TechTalk: Threshold Cryptography with Jan Kvapil (MUNI)

The Talsec Mobile App Security Conference in Prague was a two-day, invite-only event on fraud, malware, and API abuse in modern mobile apps, held at Chateau St. Havel on November 3–4, 2025, and hosted by Talsec, freeRASP, and partners. It brought together leading experts and practitioners to strengthen the mobile AppSec community, connect engineers with attackers and defenders, and share practical techniques for high‑stakes sectors like banking, fintech, and e‑government.

Jan Kvapil delivered a keynote on threshold cryptography, presenting it as an orthogonal defense mechanism against single-point-of-failure attacks, particularly in high-security applications like mobile banking.

Key Protection in a Compromised World: An Introduction to Threshold Cryptography

Many mobile banking applications rely on a single private key stored on a user’s device to represent digital identity and authorize transactions.
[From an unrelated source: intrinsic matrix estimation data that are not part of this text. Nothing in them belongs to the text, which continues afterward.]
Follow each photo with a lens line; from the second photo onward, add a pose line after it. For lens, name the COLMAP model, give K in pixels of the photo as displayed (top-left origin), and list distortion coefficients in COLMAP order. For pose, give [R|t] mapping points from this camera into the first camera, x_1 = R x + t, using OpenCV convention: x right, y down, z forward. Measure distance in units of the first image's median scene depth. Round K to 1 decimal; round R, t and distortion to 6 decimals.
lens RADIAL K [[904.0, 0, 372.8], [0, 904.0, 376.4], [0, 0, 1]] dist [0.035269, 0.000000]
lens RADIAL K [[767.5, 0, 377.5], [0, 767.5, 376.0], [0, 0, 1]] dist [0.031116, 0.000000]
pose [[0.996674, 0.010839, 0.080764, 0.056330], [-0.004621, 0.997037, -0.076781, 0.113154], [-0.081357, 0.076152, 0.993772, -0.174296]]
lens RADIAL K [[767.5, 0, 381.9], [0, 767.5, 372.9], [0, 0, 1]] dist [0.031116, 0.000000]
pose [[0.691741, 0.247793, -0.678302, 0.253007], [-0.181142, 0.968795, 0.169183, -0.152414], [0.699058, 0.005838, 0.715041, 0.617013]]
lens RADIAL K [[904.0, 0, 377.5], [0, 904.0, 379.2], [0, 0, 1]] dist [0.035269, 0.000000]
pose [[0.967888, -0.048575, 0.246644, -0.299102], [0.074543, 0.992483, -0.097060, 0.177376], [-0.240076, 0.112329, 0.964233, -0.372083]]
The backend verifies each transaction by validating a digital signature generated using this key.

This model fails when an attacker compromises the device. If advanced malware or a zero-day exploit bypasses all defenses—including RASP, anti-malware protections, and even hardware-backed key storage—the attacker gains access to the private key. With that key, fraudulent transactions can be digitally signed in a way that appears fully legitimate to the backend. The risk escalates further if the attacker exfiltrates the key, enabling continued abuse even after the device is secured or replaced.

Threshold Cryptography: Splitting the Secret

Threshold cryptography (TC) mitigates single-device compromise by splitting a private key into multiple cryptographic shares. These shares are distributed across multiple devices, such as a user’s phone, laptop, a trusted partner’s device, or a backend service. The full private key never exists in one place.
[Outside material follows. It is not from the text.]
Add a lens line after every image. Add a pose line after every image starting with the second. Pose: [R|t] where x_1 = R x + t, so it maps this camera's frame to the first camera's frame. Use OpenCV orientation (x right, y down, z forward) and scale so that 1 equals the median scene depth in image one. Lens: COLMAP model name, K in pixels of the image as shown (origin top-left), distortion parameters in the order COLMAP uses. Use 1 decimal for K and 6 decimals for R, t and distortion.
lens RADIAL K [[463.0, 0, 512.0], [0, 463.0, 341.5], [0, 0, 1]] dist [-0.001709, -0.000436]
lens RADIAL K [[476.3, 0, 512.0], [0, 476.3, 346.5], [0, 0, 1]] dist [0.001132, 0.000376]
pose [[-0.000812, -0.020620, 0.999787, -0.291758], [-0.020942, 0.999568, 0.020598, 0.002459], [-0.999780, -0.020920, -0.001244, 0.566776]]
When a transaction requires authorization, participating devices perform a coordinated cryptographic protocol to jointly produce a digital signature. The resulting signature remains fully backward-compatible: the backend verifies it exactly as it would a signature generated by a single private key, requiring no changes to existing verification logic.
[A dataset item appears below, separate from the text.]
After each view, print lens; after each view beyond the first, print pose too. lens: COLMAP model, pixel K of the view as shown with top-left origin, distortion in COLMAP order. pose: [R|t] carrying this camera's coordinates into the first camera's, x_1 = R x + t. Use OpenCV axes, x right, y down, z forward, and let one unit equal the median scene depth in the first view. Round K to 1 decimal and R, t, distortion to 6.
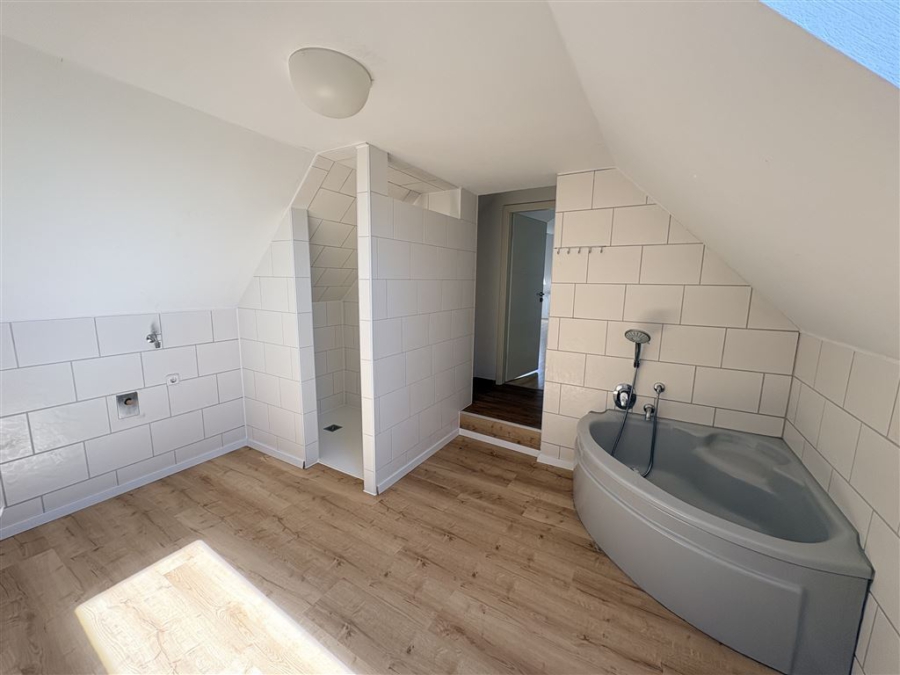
lens RADIAL K [[357.0, 0, 450.0], [0, 357.0, 337.5], [0, 0, 1]] dist [-0.002157, -0.000498]
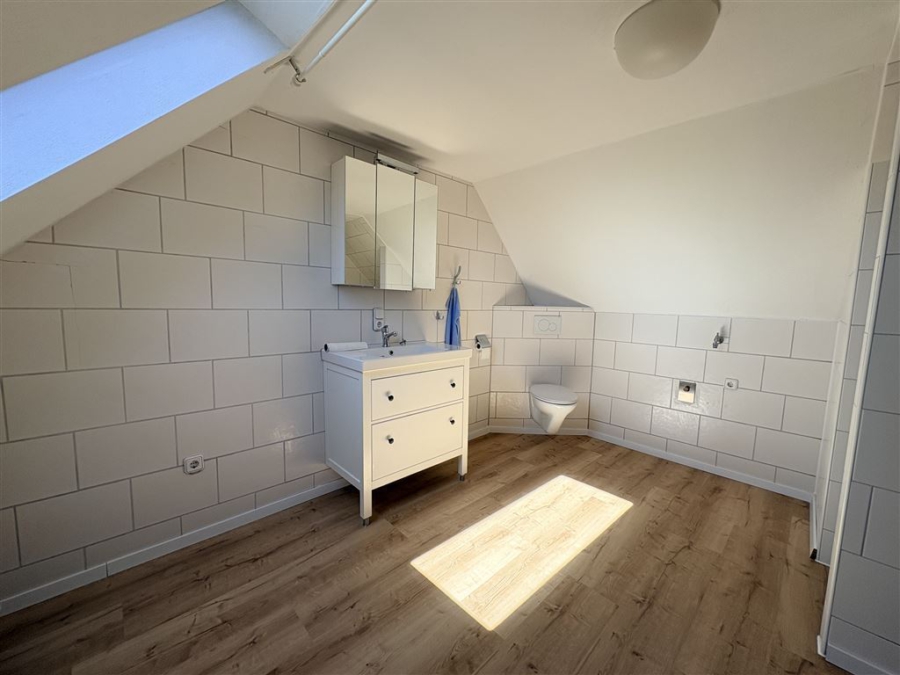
lens RADIAL K [[357.0, 0, 450.0], [0, 357.0, 337.5], [0, 0, 1]] dist [-0.002157, -0.000498]
pose [[-0.263514, 0.078905, -0.961423, 0.491268], [-0.181293, 0.974839, 0.129696, 0.003995], [0.947467, 0.208476, -0.242579, 0.579096]]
Defense Against Device Compromise

Threshold cryptography prevents attackers from forging valid signatures when only one device is compromised. Possession of a single key share provides no ability to sign transactions independently, and any attempt to do so fails backend verification.

In multi-party configurations, signing also requires active participation from other trusted devices or parties. This design introduces an additional layer of protection, as suspicious signing requests can be detected and blocked by other participants. A successful attack requires compromising enough devices to meet the configured threshold, such as both devices in a two-out-of-two setup.

Underlying Principles: Shamir Secret Sharing

Threshold cryptography commonly relies on Shamir Secret Sharing. This method splits a secret into n shares such that only a minimum threshold t can reconstruct or use the secret, while any group smaller than t gains no information. The concept is often illustrated geometrically: just as two points are required to define a line and determine its intercept, multiple shares are required to recover or act on the secret value.

The Current State of Threshold Cryptography

Threshold cryptography has existed since the 1980s and 1990s and reflects long-standing real-world security practices, such as requiring multiple keys to access sensitive assets. Adoption is accelerating due to several factors:

• Cryptocurrency: Threshold cryptography protects against irreversible loss of funds caused by lost private keys.

• National Authentication Systems: Estonia uses a two-out-of-two RSA signing scheme split between a national authority and the user.

• Standardization: NIST is actively soliciting proposals for multi-party threshold cryptography, driving interoperability and broader adoption.

The MISIN Platform

The MISIN platform demonstrates threshold cryptography in practice. It is a fully open-source, proof-of-concept implementation available on GitHub and intended for developers and security teams rather than production use.

Key capabilities include:

• Cross-Platform Support: Built with Flutter and running on Android, Windows, macOS, and Linux.

• Integration Demonstrations: Compatibility with standard interfaces such as PKCS#11 enables use cases like SSH login signing.

• Flexible Group Configuration: Users can define participant groups, set signing thresholds (e.g., two out of three), and select cryptographic protocols.

Conclusion

Threshold cryptography provides an effective defense against single-key compromise by requiring multiple devices or parties to participate in cryptographic decisions. When strong private key protection is essential, distributing trust across devices significantly raises the bar for attackers and reduces the impact of individual device compromise.

Thank Jan you for showcasing how threshold cryptography can protect digital identities by eliminating single-key failure points. Your work demonstrates how multi-device signing and shared trust significantly raise the bar for attackers and highlights why modern security architectures must move beyond device-centric key protection models as well!